# AVAILABLE RECORDS
▽

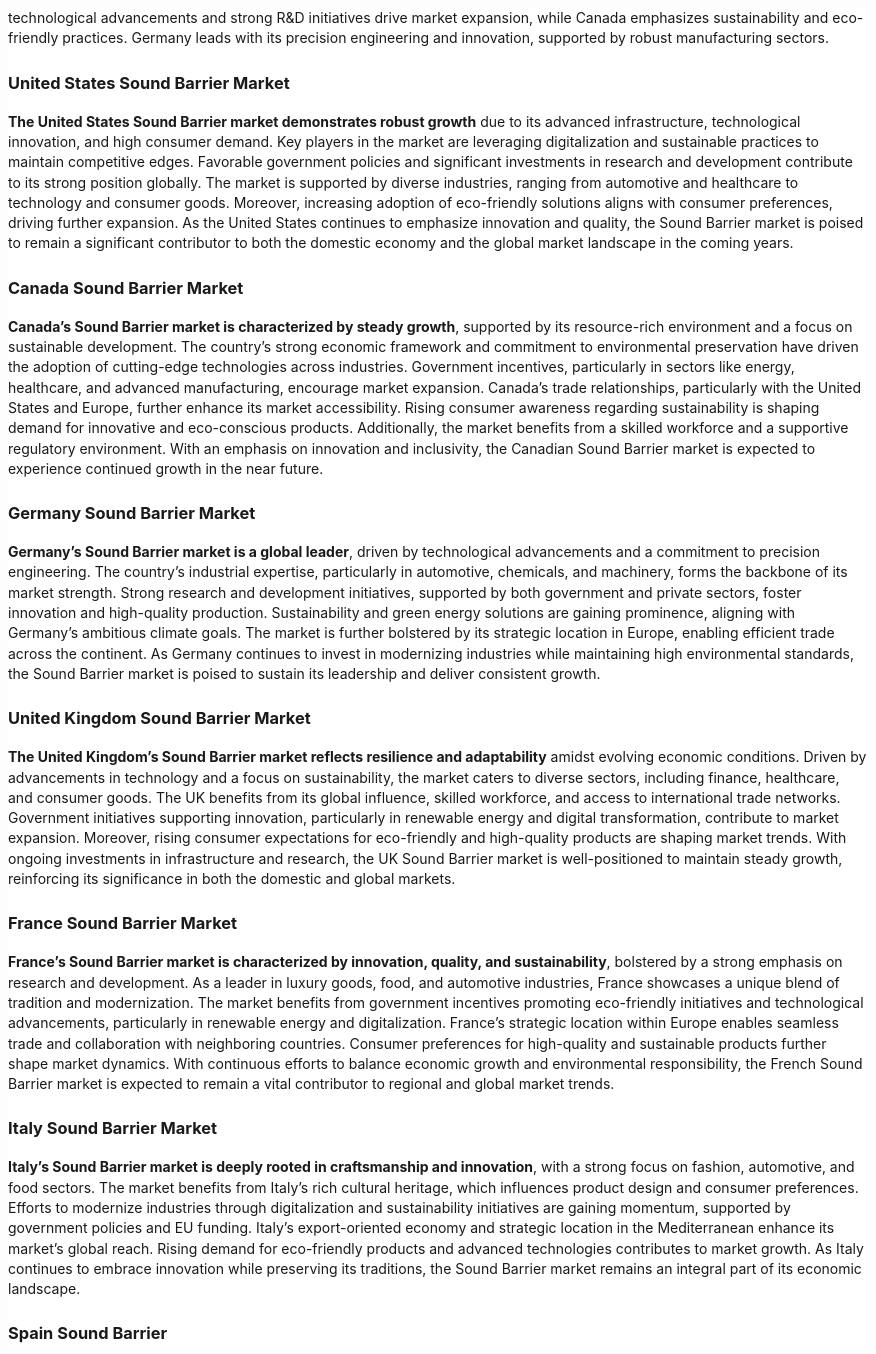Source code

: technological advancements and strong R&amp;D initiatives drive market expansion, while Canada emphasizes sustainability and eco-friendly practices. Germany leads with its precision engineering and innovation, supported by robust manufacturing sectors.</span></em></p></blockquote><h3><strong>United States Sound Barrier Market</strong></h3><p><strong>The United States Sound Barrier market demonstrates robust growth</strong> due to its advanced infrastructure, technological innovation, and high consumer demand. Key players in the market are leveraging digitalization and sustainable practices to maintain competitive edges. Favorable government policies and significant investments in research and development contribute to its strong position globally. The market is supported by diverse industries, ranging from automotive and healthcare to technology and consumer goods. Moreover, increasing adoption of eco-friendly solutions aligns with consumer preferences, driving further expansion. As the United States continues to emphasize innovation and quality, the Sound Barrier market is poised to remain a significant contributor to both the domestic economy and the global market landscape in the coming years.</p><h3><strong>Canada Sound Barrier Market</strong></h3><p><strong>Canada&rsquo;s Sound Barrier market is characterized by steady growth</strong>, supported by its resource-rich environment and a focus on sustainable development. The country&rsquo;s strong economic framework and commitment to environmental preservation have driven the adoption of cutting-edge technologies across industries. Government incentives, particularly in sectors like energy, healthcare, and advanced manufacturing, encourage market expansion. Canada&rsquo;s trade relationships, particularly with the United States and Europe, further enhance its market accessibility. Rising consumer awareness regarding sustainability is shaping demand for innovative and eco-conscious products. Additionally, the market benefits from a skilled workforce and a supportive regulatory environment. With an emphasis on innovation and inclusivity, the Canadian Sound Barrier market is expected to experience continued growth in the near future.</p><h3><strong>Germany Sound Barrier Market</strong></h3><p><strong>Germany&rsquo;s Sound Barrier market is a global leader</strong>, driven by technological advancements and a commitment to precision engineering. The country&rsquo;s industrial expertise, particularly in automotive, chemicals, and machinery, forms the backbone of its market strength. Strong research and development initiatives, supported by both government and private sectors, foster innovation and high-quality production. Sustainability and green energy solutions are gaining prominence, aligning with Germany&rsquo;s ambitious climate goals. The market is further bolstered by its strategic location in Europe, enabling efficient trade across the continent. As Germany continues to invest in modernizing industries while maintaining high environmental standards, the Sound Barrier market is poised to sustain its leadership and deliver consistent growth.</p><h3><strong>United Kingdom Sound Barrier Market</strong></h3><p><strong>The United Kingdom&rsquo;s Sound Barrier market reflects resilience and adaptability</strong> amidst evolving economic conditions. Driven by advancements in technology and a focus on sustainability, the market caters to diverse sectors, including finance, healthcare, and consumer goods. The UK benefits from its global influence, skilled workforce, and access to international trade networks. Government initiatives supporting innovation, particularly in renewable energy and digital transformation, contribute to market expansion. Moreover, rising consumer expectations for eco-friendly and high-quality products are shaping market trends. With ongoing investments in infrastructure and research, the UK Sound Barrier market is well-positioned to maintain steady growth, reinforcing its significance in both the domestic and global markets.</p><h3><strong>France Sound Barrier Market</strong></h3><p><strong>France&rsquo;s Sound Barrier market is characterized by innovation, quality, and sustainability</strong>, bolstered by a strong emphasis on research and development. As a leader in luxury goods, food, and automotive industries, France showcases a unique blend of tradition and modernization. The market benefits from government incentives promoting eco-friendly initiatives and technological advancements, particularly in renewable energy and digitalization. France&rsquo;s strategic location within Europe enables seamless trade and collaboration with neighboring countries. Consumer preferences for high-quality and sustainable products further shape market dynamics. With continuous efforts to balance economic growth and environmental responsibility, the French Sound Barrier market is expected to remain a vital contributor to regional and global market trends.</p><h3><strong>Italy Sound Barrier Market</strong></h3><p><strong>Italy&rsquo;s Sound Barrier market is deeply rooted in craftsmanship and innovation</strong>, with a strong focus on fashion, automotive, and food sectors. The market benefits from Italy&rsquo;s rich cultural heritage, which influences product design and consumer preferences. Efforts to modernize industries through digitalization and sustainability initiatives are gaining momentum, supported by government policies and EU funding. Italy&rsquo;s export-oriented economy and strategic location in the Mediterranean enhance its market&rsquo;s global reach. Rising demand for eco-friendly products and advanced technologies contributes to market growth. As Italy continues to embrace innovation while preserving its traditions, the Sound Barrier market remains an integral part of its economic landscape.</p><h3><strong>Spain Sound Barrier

△
▽

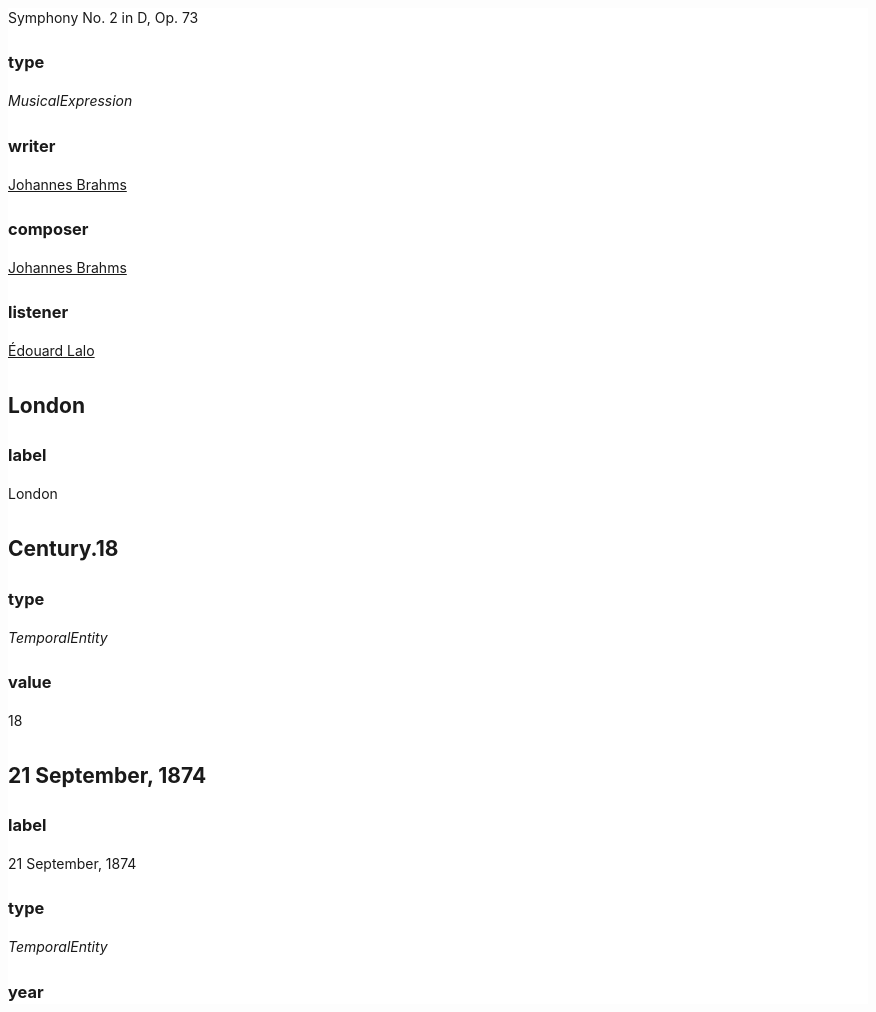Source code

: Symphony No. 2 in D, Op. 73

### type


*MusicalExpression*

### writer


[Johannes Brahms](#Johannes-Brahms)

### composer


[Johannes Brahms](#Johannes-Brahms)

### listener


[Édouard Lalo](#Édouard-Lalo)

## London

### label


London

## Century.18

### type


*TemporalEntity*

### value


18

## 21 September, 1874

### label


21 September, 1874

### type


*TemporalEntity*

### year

△

# WHAT YOU ARE ASKED TO DO
Count the lines of the data above that contain the string "September", matching uppercase and lowercase exactly. Reply with the number alone.

# EXERCISE RESULT
2